I'm not sure the disk drives write cache is going to fix the issue for you as it sounds like you are using a loop device. So there is still the page cache/file in between your Btrfs filesystem and the actual disk. The same type of issue exists for journaling filesystems detailed here for loop-AES. So when data is synced to your loop device, it may not be on real disk yet just in a cache waiting to be re ordered and written out.
ext4 doesn't support the sync mount option ext2/3 did to disable caching. due to the layers in between I'm not sure even that would get you an effective recovery. I don't know enough about the internals unfortunately, at least more data would make it to disc.

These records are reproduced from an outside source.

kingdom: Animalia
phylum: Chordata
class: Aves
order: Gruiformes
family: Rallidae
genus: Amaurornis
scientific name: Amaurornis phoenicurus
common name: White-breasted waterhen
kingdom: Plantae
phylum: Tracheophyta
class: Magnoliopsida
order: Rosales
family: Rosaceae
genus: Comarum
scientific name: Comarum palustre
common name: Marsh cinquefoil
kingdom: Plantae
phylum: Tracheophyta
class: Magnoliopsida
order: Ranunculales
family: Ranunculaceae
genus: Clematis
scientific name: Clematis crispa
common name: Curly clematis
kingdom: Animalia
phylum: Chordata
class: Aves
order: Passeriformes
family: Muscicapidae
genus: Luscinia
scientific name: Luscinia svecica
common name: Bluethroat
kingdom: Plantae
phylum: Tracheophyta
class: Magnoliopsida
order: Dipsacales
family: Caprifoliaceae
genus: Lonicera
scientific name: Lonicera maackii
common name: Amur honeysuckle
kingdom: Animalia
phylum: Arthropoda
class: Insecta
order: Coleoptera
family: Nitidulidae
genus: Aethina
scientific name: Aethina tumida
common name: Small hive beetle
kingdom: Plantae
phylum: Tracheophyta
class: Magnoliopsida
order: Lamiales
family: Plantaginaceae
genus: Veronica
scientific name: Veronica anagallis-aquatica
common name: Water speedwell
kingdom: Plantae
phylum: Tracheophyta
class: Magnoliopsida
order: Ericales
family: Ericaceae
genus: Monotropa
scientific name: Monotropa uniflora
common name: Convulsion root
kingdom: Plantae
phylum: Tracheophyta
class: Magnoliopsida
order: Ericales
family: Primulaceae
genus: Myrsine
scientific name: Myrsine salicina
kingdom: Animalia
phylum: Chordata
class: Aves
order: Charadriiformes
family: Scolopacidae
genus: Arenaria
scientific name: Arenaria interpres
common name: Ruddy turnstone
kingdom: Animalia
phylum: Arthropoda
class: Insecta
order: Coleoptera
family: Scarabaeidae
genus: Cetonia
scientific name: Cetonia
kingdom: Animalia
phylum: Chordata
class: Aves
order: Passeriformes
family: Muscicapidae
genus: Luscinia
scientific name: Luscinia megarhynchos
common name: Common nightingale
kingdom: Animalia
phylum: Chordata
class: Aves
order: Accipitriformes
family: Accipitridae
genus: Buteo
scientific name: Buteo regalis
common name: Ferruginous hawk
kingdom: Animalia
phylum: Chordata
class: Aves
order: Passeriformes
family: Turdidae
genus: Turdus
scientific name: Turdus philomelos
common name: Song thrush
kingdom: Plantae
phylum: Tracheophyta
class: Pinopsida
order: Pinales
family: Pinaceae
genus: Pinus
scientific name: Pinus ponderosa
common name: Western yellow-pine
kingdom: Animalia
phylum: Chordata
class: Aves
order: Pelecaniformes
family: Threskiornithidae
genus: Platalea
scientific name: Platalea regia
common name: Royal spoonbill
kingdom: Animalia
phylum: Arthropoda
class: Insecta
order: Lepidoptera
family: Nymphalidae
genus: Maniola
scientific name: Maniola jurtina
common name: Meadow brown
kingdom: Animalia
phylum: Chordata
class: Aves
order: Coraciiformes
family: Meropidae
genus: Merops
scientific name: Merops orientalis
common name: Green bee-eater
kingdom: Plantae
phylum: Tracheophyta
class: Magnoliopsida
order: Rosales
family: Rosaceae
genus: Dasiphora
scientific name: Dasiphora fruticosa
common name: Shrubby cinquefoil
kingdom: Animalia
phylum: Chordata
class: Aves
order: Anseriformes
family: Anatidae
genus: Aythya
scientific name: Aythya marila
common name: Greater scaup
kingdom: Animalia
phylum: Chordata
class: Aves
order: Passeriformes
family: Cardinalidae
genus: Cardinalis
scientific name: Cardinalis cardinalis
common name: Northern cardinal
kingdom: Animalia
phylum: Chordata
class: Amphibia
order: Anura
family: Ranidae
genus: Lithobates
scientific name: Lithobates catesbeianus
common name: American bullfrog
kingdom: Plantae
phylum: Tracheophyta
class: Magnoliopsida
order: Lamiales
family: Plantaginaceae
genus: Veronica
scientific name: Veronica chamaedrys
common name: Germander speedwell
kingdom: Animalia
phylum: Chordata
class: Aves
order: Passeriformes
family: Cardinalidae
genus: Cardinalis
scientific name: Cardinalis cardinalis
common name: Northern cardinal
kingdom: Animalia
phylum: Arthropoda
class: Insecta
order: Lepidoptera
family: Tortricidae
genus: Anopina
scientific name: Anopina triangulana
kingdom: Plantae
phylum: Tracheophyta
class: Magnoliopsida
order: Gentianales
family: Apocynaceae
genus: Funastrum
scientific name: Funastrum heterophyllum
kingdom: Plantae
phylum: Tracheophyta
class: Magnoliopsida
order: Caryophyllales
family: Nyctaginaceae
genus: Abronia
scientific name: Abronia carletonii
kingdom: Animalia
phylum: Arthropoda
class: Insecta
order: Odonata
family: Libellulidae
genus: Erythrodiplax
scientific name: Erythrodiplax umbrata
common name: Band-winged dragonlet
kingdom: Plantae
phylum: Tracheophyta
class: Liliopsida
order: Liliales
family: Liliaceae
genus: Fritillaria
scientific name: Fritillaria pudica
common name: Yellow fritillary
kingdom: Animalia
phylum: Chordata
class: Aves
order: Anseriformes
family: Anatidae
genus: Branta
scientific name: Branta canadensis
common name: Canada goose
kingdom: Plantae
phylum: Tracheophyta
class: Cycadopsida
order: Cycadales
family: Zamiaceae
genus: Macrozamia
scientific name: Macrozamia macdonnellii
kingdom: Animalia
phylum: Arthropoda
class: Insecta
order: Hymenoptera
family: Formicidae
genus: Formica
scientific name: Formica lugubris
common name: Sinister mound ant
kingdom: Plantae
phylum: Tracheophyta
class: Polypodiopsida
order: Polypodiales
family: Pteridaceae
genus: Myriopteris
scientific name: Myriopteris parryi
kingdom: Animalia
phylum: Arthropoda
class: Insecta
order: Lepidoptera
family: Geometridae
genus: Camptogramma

In the same way you might be able to limit the issue by tuning the page cache so the system writes out to disk more often. The linux page cache reports it's values in /proc/meminfo under
"Dirty" - for pages that are currently dirty
"Writeback" - for dirty pages that are being written out to disk.
There are files in /proc/sys/vm/ that report status and control the flush threads that write data back to disk.
You could put a small value (greater than 8096 or 2 pages) in /proc/sys/vm/dirty_background_bytes to make the background pdflush process run more actively or /proc/sys/vm/dirty_bytes to make a process trigger flush more actively (For a performance penalty, or at least more disk writes overall).
I think it's unlikely the hardware write cache is where your main issue lies. If you were only going direct to the device via dm-crypt then I'd look there first. In any case IDE and SATA write caches can be disabled with hdparm -W0 /dev/xdx.
Also as your using a, technically, experimental file system in a more edge case way than most you might have better luck with a more mature fs where people have stumbled into the issues already. If you need Btrfs, the best bet would be to do the encryption to a physical partition.